I quickly wanted to comment on this one as well. I added an option in Overpass to process PBF files with
locations-on-ways to skip the node lookup part during way processing. Since Overpass is very unhappy with missing nodes, I had to use “–keep-untagged-nodes”.
Tests on a 2012 planet file showed a processing time of 56 minutes instead of 66 minutes. Estimating the effect of --keep-untagged-nodes, I’d say, 40 minutes should be possible.
This sounds like an impressive 40% improvement. However, I did those tests on my fork. Upstream would take around 4-5 times longer. When you put 1.1 hours or 0.6 hours in relation to 5 hours, it doesn’t seem like a huge step forward anymore.

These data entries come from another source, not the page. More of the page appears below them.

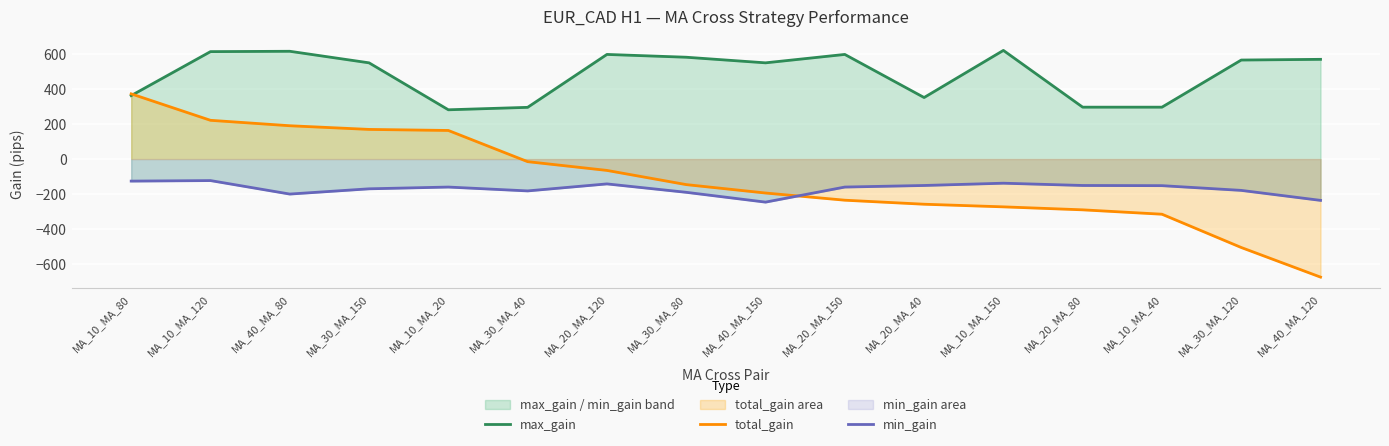

At which category does max_gain reach its first local peak?

MA_40_MA_80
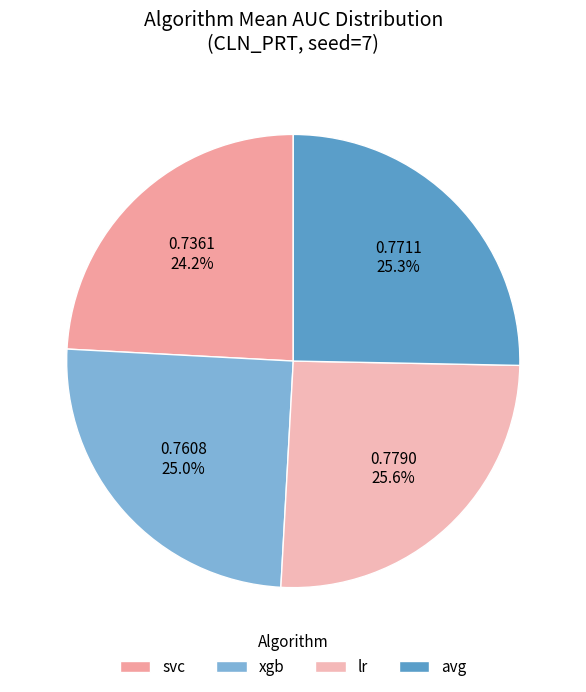

Does svc represent more than half of the total?

No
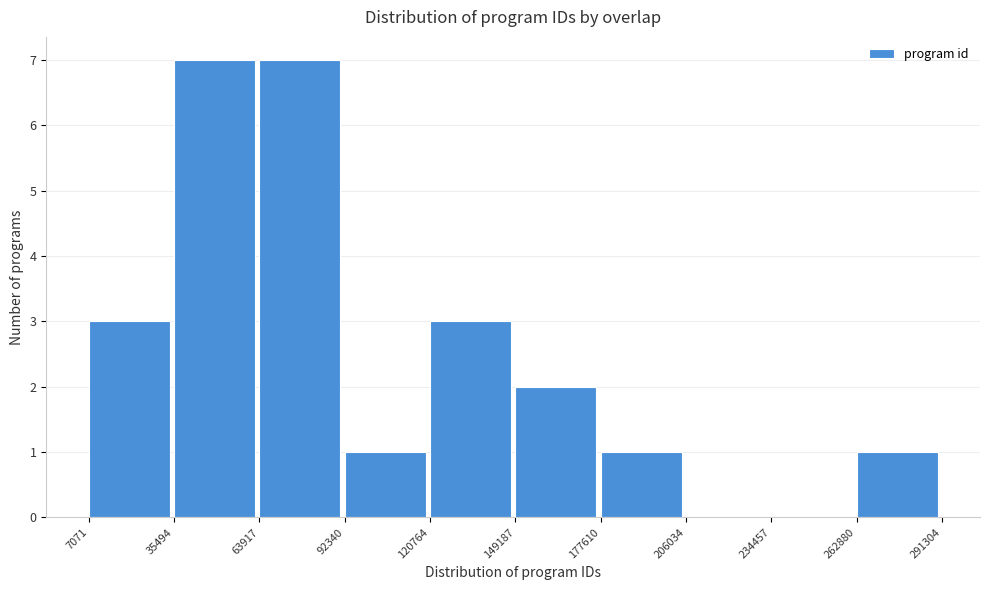

Reading left to right, transcribe this chart: for each bar, give the range it covers on the x-axis and its height. The values are not printed on the chart, so give them approximately, as read against the axis.

7071 to 35494: 3
35494 to 63917: 7
63917 to 92340: 7
92340 to 120764: 1
120764 to 149187: 3
149187 to 177610: 2
177610 to 206034: 1
206034 to 234457: 0
234457 to 262880: 0
262880 to 291304: 1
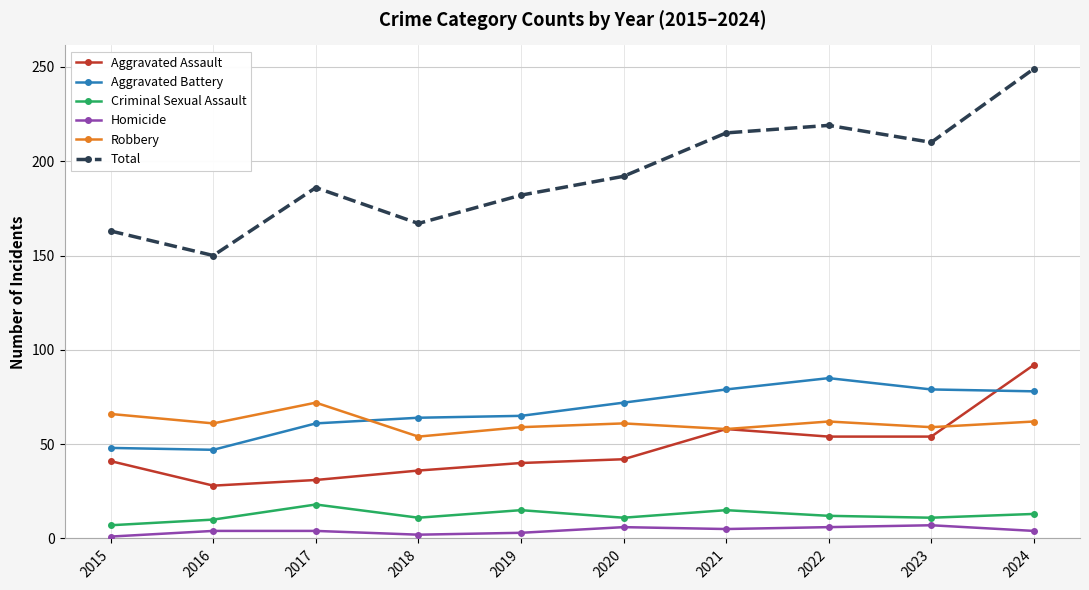

Read the Criminal Sexual Assault value at 2023.

11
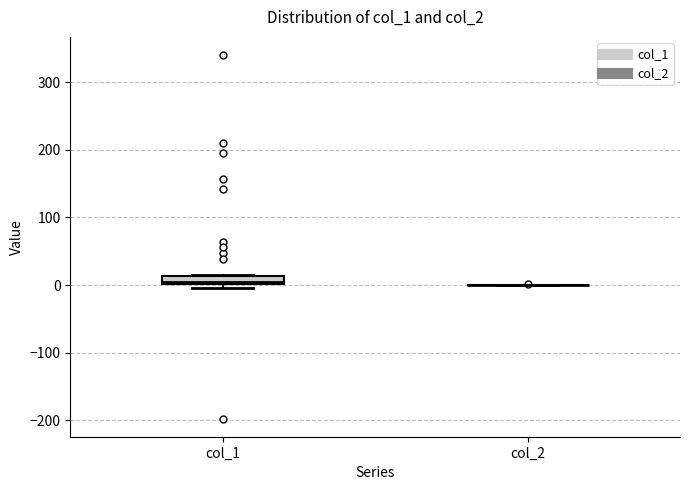

Where is the lower edge of the box for col_1 on the y-axis? The values are not printed on the chart, so give them approximately, as read against the axis.

0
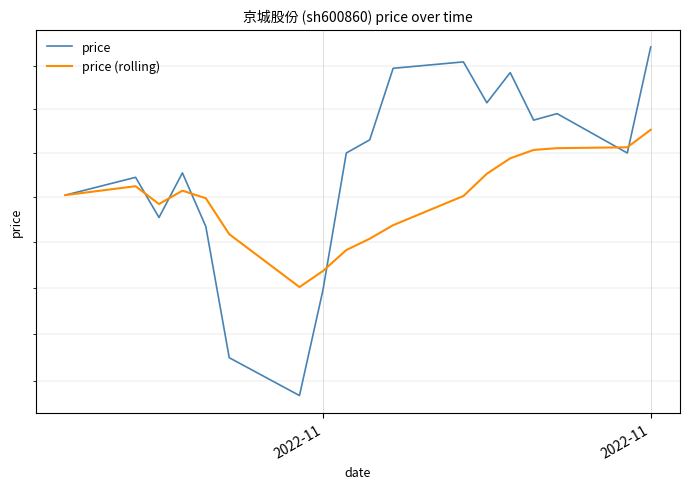

Reading left to right, list all the values displayed in this chart.

price: 14.0	14.1	13.9	14.1	13.9	13.3	13.1	13.6	14.2	14.3	14.6	14.6	14.4	14.6	14.3	14.4	14.2	14.7
price (rolling): 14.0	14.1	14.0	14.0	14.0	13.8	13.6	13.7	13.8	13.8	13.9	14.0	14.1	14.2	14.2	14.2	14.2	14.3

(Not to sound presumptuous or like I know it all, especially since these are not my circumstances nor of anyone I know personally, but) you’re making some assumptions you don’t know are true. Specifically, it seems you’re assuming that anyone who wants to work with the OSM data will download everything themselves. One of the most common requests (e.g. to Organic Maps) was being able to share map files directly between users. So it’s credible in some parts they have somewhere where they can download files from the internet but otherwise distribute them through sneakernets.
I didn’t know about this, thanks for sharing. Maybe this is a solution for some people. I guess the point I can make here is that this is not widely advertised.
About the dev server, it may still not be the solution. Someone with consistent (even if slow) internet connection may be able to use it, while someone with intermitent internet connection may not. But this is me talking out of my ass… Everything depends on specific cases.
Either way, pushing everything onto the internet or “the cloud” just because we can is not the way to go with anything – small is better than big, local is better than remote. Why is one gonna depend on some remote server if one can do everything on one’s own computer/phone? If one depends on said remote server, what’s one gonna do if it goes away? Everyone must have heard something like this in the past, I’m just rehashing a rehash after all…
That’s a major accomplishment!
We’ve touched upon this in the other thread — I’m very surprised that there isn’t more of an effort on the part of the Overpass maintainers to pull your changes back into the mainline (Radical architecture change? Tradeoffs that clashed with other requirements?)
It’s seems silly to consider sweeping changes to the core of OSM that may result in performance gains of 20% to 40% (in select cases), while ignoring opportunities for order-of-magnitude improvements in existing OSM tools.
That’s the design approach behind GeoDesk: Users build a local database (or download a tileset), then run their queries directly. Overpass (as a hosted service) works great for querying specific features across a large geographical area, but isn’t suitable for high rates of repetitive queries or large data downloads (For example, discovering the surrounding features for several million points-of-interest).
Use cases of OSM data are very diverse (and hopefully will continue to grow) and will likely be met by a mix of cloud-based and local tools.
I think this would be a rather large undertaking. Currently, I have listed about 70-80 topics in the README file, where the fork deviates from upstream. It includes architectural and data persistency changes.
OSMF could probably fund someone for a few months to bring some of the changes back into mainline. Unfortunately, I don’t have the time to do that.
IIRC, I’ve managed >10’000 requests/s at one point, or downloading all motorways worldwide, or filtering by nearby phones for some 1.7 amenities in about 10s (overpass turbo). So in general, this isn’t completely impossible.
As a heavy user of overpass (on a private server), I would be in favor of simply adopting your fork, with all of its awesome performance improvements and, and instead paying someone to build up the supporting infrastructure to make it usable - which I think is just planet data downloads in the correct format?